Stay Hungry,Stay Foolish!

Classify structured data using Keras Preprocessing Layers

Classify structured data using Keras Preprocessing Layers

对于既有数值特征,又有类别特征的输入情况,使用 keras的预处理层进行转换。

https://colab.research.google.com/github/tensorflow/docs/blob/master/site/en/tutorials/structured_data/preprocessing_layers.ipynb?hl=ar-bh#scrollTo=sMYQvJuBi7MS

This tutorial demonstrates how to classify structured data (e.g. tabular data in a CSV). You will use Keras to define the model, and preprocessing layers as a bridge to map from columns in a CSV to features used to train the model. This tutorial contains complete code to:

  • Load a CSV file using Pandas.
  • Build an input pipeline to batch and shuffle the rows using tf.data.
  • Map from columns in the CSV to features used to train the model using Keras Preprocessing layers.
  • Build, train, and evaluate a model using Keras.
 

Note: This tutorial is similar to Classify structured data with feature columns. This version uses new experimental Keras Preprocessing Layers instead of tf.feature_column. Keras Preprocessing Layers are more intuitive, and can be easily included inside your model to simplify deployment.

 

 

处理效果

数值型 , 定义输入, 进行正规化变换。

类别性, 转换为整数, 对整数进行类别编码, one-hot-code

 

 

 

CategoryEncoding

https://www.tensorflow.org/api_docs/python/tf/keras/layers/experimental/preprocessing/CategoryEncoding

This layer provides options for condensing data into a categorical encoding. It accepts integer values as inputs and outputs a dense representation (one sample = 1-index tensor of float values representing data about the sample's tokens) of those inputs.

 

类别编码对应的CODE

index -- 字符查询表, 根据字符,查到index

encoder-- 根据index查询到的index,生成one-hot码

def get_category_encoding_layer(name, dataset, dtype, max_tokens=None):
  # Create a StringLookup layer which will turn strings into integer indices
  if dtype == 'string':
    index = preprocessing.StringLookup(max_tokens=max_tokens)
  else:
    index = preprocessing.IntegerLookup(max_values=max_tokens)
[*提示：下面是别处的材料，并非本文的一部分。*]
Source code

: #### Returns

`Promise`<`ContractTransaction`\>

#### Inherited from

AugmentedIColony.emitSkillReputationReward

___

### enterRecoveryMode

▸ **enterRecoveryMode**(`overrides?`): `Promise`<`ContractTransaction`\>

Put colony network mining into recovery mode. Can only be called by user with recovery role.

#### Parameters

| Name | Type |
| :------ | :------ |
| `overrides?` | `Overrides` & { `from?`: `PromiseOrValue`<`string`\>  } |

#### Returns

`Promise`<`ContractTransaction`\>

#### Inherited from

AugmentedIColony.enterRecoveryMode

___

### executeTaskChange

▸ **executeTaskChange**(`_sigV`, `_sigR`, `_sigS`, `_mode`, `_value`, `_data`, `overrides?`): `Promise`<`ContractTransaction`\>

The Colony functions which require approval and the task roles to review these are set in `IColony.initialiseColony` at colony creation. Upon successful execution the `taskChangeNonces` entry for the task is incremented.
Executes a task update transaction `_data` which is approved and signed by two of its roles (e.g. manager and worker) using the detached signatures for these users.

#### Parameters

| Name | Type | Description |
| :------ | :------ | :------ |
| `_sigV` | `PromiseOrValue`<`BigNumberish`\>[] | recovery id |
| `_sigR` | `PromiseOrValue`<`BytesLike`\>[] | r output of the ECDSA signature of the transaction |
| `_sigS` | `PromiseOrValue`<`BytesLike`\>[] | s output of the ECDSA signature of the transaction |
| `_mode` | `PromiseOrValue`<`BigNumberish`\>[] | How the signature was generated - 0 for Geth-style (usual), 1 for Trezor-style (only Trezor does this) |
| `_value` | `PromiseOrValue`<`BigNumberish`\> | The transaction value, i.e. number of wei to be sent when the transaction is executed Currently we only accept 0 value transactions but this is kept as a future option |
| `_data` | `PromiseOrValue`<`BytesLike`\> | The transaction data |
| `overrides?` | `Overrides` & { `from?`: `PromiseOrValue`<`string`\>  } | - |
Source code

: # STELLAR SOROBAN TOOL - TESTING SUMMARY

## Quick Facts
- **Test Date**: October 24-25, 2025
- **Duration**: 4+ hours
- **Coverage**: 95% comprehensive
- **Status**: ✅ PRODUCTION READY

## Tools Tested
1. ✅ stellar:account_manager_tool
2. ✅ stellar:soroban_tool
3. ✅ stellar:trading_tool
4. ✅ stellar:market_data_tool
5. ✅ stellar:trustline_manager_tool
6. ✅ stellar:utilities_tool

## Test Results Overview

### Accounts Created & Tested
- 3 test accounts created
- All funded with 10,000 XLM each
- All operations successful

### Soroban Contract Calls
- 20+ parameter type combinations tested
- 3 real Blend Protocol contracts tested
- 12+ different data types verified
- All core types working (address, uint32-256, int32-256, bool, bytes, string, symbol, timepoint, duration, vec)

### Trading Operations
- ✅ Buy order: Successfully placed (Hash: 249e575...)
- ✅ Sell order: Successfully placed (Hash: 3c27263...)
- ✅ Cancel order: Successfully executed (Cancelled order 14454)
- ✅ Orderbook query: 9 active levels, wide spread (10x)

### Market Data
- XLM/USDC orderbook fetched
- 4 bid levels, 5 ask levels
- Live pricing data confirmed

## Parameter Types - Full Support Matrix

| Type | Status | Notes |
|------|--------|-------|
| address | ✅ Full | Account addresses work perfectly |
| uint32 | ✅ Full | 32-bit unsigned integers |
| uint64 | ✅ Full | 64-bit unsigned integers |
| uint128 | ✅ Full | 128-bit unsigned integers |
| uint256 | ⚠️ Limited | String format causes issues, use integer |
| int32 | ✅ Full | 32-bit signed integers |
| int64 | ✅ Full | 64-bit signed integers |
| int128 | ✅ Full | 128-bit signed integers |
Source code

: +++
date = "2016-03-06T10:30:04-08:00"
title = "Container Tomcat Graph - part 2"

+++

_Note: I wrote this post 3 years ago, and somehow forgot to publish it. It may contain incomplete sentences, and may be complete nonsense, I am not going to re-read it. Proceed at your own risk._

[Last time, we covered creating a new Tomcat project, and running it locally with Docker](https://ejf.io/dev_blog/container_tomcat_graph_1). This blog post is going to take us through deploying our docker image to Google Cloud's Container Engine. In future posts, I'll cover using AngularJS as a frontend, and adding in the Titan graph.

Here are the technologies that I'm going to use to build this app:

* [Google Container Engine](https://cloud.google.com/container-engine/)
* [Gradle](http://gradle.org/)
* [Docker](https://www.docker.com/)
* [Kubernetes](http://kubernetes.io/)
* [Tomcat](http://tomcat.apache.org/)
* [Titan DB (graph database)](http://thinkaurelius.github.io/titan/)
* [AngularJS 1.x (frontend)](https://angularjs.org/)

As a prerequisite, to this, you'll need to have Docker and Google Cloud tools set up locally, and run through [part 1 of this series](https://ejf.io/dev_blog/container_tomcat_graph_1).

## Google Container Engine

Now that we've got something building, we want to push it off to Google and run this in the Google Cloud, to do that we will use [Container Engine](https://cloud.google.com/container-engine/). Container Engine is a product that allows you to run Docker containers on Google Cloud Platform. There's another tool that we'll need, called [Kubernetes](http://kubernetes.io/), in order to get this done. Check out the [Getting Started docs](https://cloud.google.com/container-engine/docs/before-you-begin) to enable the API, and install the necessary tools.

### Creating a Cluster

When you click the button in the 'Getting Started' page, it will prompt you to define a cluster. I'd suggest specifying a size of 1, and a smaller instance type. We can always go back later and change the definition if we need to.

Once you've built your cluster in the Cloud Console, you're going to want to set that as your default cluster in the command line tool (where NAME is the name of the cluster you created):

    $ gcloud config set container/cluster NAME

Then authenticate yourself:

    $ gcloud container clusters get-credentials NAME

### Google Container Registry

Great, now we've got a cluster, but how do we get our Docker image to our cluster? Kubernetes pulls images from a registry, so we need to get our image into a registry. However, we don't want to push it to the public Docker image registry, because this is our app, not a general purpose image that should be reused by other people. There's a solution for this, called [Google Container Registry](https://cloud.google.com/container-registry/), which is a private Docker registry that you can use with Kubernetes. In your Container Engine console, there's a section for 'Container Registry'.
  # Prepare a Dataset that only yields our feature
  feature_ds = dataset.map(lambda x, y: x[name])

  # Learn the set of possible values and assign them a fixed integer index.
  index.adapt(feature_ds)

  # Create a Discretization for our integer indices.
  encoder = preprocessing.CategoryEncoding(max_tokens=index.vocab_size())

  # Apply one-hot encoding to our indices. The lambda function captures the
  # layer so we can use them, or include them in the functional model later.
  return lambda feature: encoder(index(feature))

 

测试输出

type_col = train_features['Type']
layer = get_category_encoding_layer('Type', train_ds, 'string')
layer(type_col)
<tf.Tensor: shape=(5, 4), dtype=float32, numpy=
array([[0., 0., 1., 0.],
       [0., 0., 1., 0.],
       [0., 0., 1., 0.],
       [0., 0., 1., 0.],
       [0., 0., 0., 1.]], dtype=float32)>

 

数值型处理

生成一个正则转换器。

 

def get_normalization_layer(name, dataset):
  # Create a Normalization layer for our feature.
  normalizer = preprocessing.Normalization()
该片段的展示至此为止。